Il paraît que Catherine Frot est tombée amoureuse du théâtre devant cette pièce de Beckett, Oh les beaux jours ! , lorsqu’elle avait 19 ans. A cinquante ans passés, elle a enfin l’âge du rôle et peut interpréter celui qui a aiguillé ses choix de vie.
Sublime interprétation, comme si le rôle avait été écrit pour elle. Le pari n’était pourtant pas gagné, parce que c’est Beckett … Du théâtre de l’absurde, épuré, immobile, qui traite avec ironie et noirceur de la condition humaine. Qui montre dans les silences, les répétitions et les citations lyriques ou obscures, combien le monde est … absurde.
Mais Frot est faite pour Beckett. C’est sa voix, vivante, chantante, son ton musical, ses mimiques et sa vivacité qui font que le rôle lui va comme un gant.
Dans Oh les beaux jours ! , Catherine Frot est Winnie, femme d’une cinquantaine d’années enfermée dans un mamelon, d’abord jusqu’à la poitrine, puis -dans le second acte-, jusqu’au cou. Coincée, immobile, elle doit supporter le soleil du désert et les journées qui passent, une par une, identiques, rythmées par un son qui indique quand il faut dormir, quand il faut se réveiller.

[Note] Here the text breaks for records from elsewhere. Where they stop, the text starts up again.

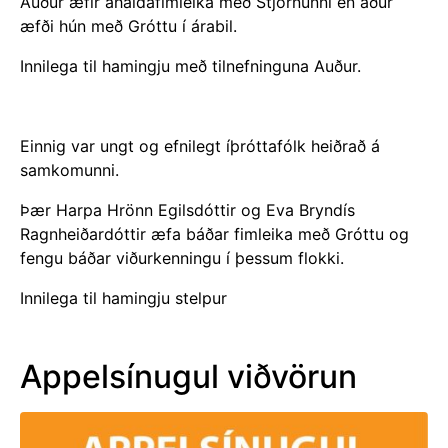
Auður æfir áhaldafimleika með Stjörnunni en áður
æfði hún með Gróttu í árabil.
Innilega til hamingju með tilnefninguna Auður.
Einnig var ungt og efnilegt íþróttafólk heiðrað á
samkomunni.
Þær Harpa Hrönn Egilsdóttir og Eva Bryndís
Ragnheiðardóttir æfa báðar fimleika með Gróttu og
fengu báðar viðurkenningu í þessum flokki.
Innilega til hamingju stelpur
Appelsínugul viðvörun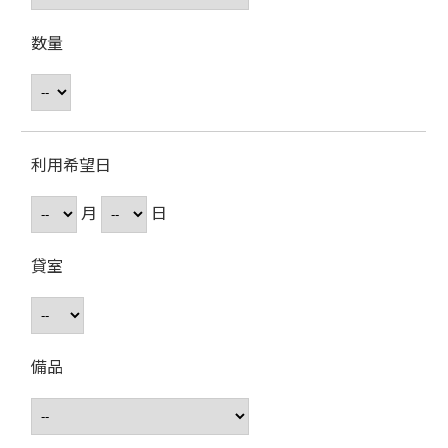
数量
利用希望日
月
日
貸室
備品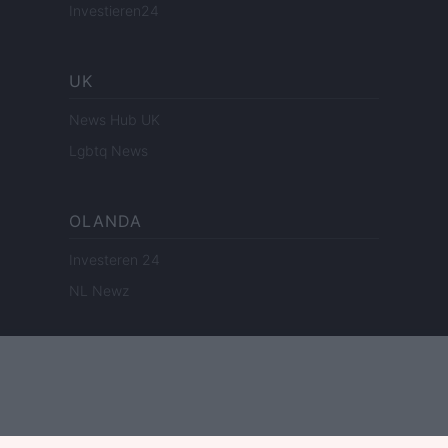
Investieren24
UK
News Hub UK
Lgbtq News
OLANDA
Investeren 24
NL Newz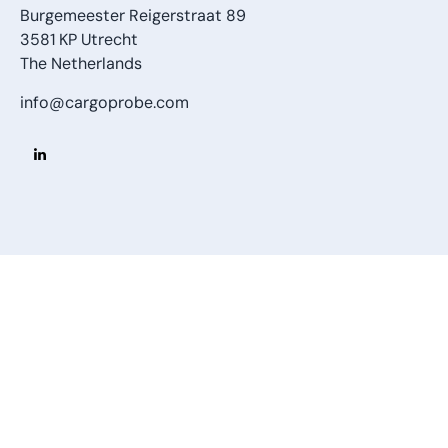
Burgemeester Reigerstraat 89
3581 KP Utrecht
The Netherlands
info@cargoprobe.com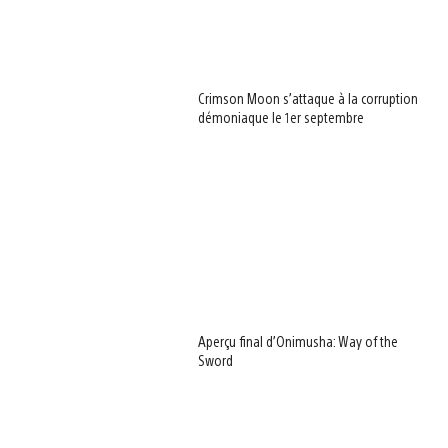
Crimson Moon s’attaque à la corruption
démoniaque le 1er septembre
Aperçu final d’Onimusha: Way of the
Sword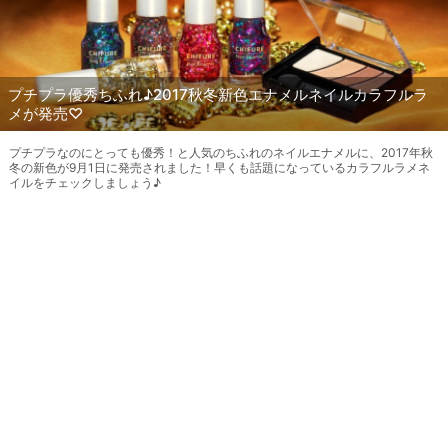
プチプラ優秀ちふれ♪2017秋冬新色エナメルネイルカラフルラ
メが発売♡
プチプラなのにとっても優秀！と人気のちふれのネイルエナメルに、2017年秋
冬の新色が9月1日に発売されました！早くも話題になっているカラフルラメネ
イルをチェックしましょう♪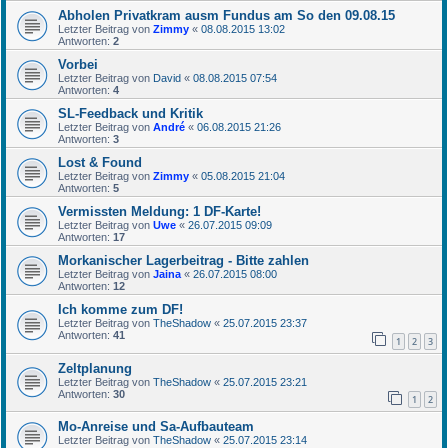
Abholen Privatkram ausm Fundus am So den 09.08.15
Letzter Beitrag von
Zimmy
«
08.08.2015 13:02
Antworten:
2
Vorbei
Letzter Beitrag von
David
«
08.08.2015 07:54
Antworten:
4
SL-Feedback und Kritik
Letzter Beitrag von
André
«
06.08.2015 21:26
Antworten:
3
Lost & Found
Letzter Beitrag von
Zimmy
«
05.08.2015 21:04
Antworten:
5
Vermissten Meldung: 1 DF-Karte!
Letzter Beitrag von
Uwe
«
26.07.2015 09:09
Antworten:
17
Morkanischer Lagerbeitrag - Bitte zahlen
Letzter Beitrag von
Jaina
«
26.07.2015 08:00
Antworten:
12
Ich komme zum DF!
Letzter Beitrag von
TheShadow
«
25.07.2015 23:37
Antworten:
41
1
2
3
Zeltplanung
Letzter Beitrag von
TheShadow
«
25.07.2015 23:21
Antworten:
30
1
2
Mo-Anreise und Sa-Aufbauteam
Letzter Beitrag von
TheShadow
«
25.07.2015 23:14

Winnie n’a pour seule compagnie qu’un sac rempli d’accessoires de première utilité (une brosse à dent, un peigne, un miroir …. un flingue qu’elle appelle « Brownie »), et un homme, Willie, qu’on voit à peine parce qu’il vit de l’autre côté du mamelon et ne parle quasiment pas, sauf par onomatopées.
Winnie est pleine de contradictions, elle alterne entre les phases d’angoisses marquées par les répétitions et les moments de pur bonheur, essentiellement quand elle tire quelque chose de la bouche de Willie. La mise en scène de Marc Paquien est envoûtante, comme un tableau impressionniste. Le spectacle qui dure 1h20 semble passer en quelques minutes.